Bookcase Favorites: The Inconvenient Indian
In his book The Inconvenient Indian: A Curious Account of Native People in North America, University of Guelph professor Thomas King discusses a period of 500 years of contact between Native Americans and white settlers in the U.S. and Canada with a deeply personal approach to history. A Cherokee and gifted storyteller, King’s work draws more upon storytelling techniques than historiography. At its heart, The Inconvenient Indian is a book about stories that, while fraught with history, is underlined by a “narrative of conversation and arguments that [King has] been having with [himself] and others for most of [his] adult life.”
The work, split into two main parts, aims to encourage readers to question “truths” and reexamine both the past and the present. The first half of the book deals with historical accounts and misrepresentations, racist stereotypes, atrocities suffered by Native Americans at the hands of “civilizers,” and the true intent of past and present government treaties and legislation.

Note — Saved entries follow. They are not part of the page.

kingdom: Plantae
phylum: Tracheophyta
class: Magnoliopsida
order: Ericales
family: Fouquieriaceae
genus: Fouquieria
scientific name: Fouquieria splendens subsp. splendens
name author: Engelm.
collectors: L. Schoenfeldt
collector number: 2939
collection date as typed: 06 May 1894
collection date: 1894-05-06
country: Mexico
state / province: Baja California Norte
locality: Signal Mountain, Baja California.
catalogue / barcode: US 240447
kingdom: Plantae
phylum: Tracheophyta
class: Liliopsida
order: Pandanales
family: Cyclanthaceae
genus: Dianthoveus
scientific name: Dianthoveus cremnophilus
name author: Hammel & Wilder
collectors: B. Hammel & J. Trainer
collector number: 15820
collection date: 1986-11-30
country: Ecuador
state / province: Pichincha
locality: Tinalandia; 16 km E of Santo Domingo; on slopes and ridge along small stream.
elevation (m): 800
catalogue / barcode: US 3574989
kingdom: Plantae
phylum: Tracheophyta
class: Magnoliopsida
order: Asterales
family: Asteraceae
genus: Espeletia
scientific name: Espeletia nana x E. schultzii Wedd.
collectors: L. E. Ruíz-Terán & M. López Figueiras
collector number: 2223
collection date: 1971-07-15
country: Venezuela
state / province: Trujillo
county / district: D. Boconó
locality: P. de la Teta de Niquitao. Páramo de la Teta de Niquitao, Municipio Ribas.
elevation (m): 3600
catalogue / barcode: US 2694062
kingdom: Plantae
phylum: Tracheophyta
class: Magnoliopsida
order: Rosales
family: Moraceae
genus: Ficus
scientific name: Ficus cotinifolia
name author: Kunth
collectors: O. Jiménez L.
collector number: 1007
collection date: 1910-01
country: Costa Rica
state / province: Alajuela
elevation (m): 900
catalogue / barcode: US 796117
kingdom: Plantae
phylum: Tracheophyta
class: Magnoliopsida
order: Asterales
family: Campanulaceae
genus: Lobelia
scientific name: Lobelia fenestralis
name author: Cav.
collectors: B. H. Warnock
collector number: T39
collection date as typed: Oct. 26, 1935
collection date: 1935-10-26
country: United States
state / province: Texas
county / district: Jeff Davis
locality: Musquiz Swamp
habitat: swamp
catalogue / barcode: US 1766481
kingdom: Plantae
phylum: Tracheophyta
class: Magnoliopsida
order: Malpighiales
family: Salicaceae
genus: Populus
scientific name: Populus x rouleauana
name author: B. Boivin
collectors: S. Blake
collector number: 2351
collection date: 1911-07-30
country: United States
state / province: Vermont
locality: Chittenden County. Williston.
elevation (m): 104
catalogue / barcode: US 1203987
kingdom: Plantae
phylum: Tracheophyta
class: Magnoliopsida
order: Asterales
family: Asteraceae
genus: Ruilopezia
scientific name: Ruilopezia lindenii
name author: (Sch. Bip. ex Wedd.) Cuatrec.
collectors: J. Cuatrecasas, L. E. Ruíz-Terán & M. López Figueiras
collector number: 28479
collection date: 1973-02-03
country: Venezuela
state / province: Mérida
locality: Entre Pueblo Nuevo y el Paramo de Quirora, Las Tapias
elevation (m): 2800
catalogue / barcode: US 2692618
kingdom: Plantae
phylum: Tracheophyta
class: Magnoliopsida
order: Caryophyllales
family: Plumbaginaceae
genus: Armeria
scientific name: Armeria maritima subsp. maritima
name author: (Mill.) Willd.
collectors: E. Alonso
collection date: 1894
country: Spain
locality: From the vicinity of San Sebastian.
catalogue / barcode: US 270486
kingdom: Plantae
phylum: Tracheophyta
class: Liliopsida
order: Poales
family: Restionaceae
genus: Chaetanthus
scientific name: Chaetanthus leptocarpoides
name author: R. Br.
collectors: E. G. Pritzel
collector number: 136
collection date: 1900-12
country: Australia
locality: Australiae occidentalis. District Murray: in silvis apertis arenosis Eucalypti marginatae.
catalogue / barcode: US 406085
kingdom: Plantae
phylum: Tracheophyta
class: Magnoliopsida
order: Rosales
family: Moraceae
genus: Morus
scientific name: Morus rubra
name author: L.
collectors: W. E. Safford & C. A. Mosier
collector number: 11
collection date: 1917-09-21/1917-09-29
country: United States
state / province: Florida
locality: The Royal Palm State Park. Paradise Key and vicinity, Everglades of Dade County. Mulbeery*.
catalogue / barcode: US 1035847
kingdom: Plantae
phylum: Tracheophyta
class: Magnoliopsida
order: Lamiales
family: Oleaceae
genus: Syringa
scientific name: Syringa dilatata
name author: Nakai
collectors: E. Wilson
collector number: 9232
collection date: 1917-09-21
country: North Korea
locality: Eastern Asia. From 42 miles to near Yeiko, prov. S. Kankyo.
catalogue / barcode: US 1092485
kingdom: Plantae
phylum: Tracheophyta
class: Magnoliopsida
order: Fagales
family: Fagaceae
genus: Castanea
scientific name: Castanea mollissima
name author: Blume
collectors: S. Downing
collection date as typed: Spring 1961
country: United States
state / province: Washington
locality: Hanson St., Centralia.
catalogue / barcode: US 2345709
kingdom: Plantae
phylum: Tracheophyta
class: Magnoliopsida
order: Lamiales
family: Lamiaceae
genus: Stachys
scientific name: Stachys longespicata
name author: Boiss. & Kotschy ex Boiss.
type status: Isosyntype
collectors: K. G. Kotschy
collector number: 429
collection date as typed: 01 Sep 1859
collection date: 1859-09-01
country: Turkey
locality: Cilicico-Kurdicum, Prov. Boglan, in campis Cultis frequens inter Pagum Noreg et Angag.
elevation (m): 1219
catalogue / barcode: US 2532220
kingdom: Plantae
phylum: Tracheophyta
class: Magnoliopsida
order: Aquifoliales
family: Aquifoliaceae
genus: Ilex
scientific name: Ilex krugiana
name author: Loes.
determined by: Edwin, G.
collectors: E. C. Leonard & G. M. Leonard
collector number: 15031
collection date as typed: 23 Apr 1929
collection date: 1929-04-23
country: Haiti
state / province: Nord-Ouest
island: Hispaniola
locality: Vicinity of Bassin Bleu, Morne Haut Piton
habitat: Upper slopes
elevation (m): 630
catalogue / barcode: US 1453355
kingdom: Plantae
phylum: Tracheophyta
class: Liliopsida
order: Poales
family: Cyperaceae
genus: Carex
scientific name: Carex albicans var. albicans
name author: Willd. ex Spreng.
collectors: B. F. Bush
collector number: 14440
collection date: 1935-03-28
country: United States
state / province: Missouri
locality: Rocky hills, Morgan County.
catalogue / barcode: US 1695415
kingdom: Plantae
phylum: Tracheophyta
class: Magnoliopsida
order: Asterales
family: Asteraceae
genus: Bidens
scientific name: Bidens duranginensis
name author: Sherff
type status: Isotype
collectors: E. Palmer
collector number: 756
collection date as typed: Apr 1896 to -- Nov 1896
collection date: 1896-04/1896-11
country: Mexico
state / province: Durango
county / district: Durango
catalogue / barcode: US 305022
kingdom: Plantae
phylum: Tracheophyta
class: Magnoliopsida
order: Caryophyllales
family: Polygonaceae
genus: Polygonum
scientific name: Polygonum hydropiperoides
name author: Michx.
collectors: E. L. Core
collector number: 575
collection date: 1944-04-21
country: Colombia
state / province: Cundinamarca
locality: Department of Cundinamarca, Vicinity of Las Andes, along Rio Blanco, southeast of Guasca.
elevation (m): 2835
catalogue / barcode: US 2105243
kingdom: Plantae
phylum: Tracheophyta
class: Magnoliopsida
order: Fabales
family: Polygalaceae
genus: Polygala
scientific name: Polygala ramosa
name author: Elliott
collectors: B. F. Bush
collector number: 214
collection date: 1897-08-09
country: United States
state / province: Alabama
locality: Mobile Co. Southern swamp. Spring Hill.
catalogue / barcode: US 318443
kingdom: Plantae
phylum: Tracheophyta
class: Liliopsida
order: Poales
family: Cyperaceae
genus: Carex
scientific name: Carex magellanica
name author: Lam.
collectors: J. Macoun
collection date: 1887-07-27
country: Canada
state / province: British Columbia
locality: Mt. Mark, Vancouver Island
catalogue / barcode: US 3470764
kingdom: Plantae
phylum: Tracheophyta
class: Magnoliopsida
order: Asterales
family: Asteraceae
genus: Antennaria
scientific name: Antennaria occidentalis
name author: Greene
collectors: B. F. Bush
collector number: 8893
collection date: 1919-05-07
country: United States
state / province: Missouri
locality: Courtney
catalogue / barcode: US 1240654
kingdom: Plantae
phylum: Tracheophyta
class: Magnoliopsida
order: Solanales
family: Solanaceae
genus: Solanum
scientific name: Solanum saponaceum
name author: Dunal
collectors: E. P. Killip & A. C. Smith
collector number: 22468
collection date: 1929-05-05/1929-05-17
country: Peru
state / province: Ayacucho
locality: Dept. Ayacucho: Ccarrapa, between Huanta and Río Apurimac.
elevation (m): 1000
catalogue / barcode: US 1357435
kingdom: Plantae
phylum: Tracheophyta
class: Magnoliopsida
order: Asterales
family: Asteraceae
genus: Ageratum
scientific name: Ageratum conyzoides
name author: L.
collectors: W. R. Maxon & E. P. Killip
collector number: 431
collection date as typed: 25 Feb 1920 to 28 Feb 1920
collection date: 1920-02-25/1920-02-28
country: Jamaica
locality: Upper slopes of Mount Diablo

The second half of the book examines what Native Americans want and how to move forward.
Throughout the book, King prompts readers to examine the past and the present not through the inaccuracies and ignorance of settler eyes, but through the truths endured by indigenous people themselves. King argues that the dynamics that have plagued white-indigenous relations since first contact are very much in operation today, asserting that both the U.S. and Canada still operate under policies and attitudes that separate Native Americans from their culture and seek to profit off of the destruction of their land. Furthermore, King argues that the historical tension between whites and Native Americans is perpetuated by a distorted understanding of history that has always been based far more on myth than on actual events. King begins with forgotten or misrepresented massacres towards Native Americans throughout history, in which the atrocities committed by white settlers were either erased from mainstream historical narratives or twisted (and even outright fabricated) in order to vilify innocent Native Americans and portray whites as victims. He continues with an examination of treaties, relocations, removals, reeducation, and other atrocities and abuses that Native Americans suffered at the hands of white settlers and officials before moving to the present.
King concludes with a discussion of contemporary times, reflecting on the legacy of centuries of oppression and injustice. Despite the long history North America and Native Americans have shared, King asserts, America and Canada no longer see Native Americans. Rather, what they see are “war bonnets, beaded shirts, fringed deerskin dresses, loincloths, headbands, feathered lances, tomahawks, moccasins, face paint, and bone chokers.” In all of these sensationalized images, one can find a commonality — a failure to recognize Native humanity. Furthermore, King examines how federal policy has almost always failed to demonstrate consideration for Native Americans. This is largely true today — federal Native American policy, in both Canada and the U.S., is still driven by profit and is oftentimes laced with racism. From legislation that makes it increasingly harder to qualify as Native American to a reluctance to prosecute crimes committed against Native Americans, and from an overarching concern with cutting the cost of Native Affairs to the environmental destruction of Native American lands, U.S. and Canadian policy continues to oppress Native Americans. What Native Americans want going forward, King asserts, is simply a future. If Native Americans will ever be able to have a future of their own making, he concludes, such a future will depend on sovereignty.
King admits that he much prefers meaningful personal narratives to conveniently and crisply delineated chronology. Rather than call his book a history of Native people in North America, he calls it an account, citing Ezra Pound who once stated, “It may be convenient to lay [history] out anesthetized on the table with dates pasted on here and there, but what we know we know by ripples and spirals eddying out from us and from our own time.” As such, the book lacks footnotes and sophisticated historical scholarship; instead, it contains historical narratives that are laced with stories and rich personal insights that draw from King’s own experience as a Native American. While this helps to give those interested in Native American history rich insights and a more circular and personal understanding of this complicated history, the book is best read as a supplement to one’s studies and should not be substituted for in-depth scholarship.
Non-indigenous readers would find this book especially useful. While a difficult read, King forces readers to challenge their misconceptions, ignorance, and dismissiveness towards Native Americans. Readers will come away from this work with an understanding of history not through the misguided eyes of the oppressor, but through the painful truths endured by indigenous people themselves.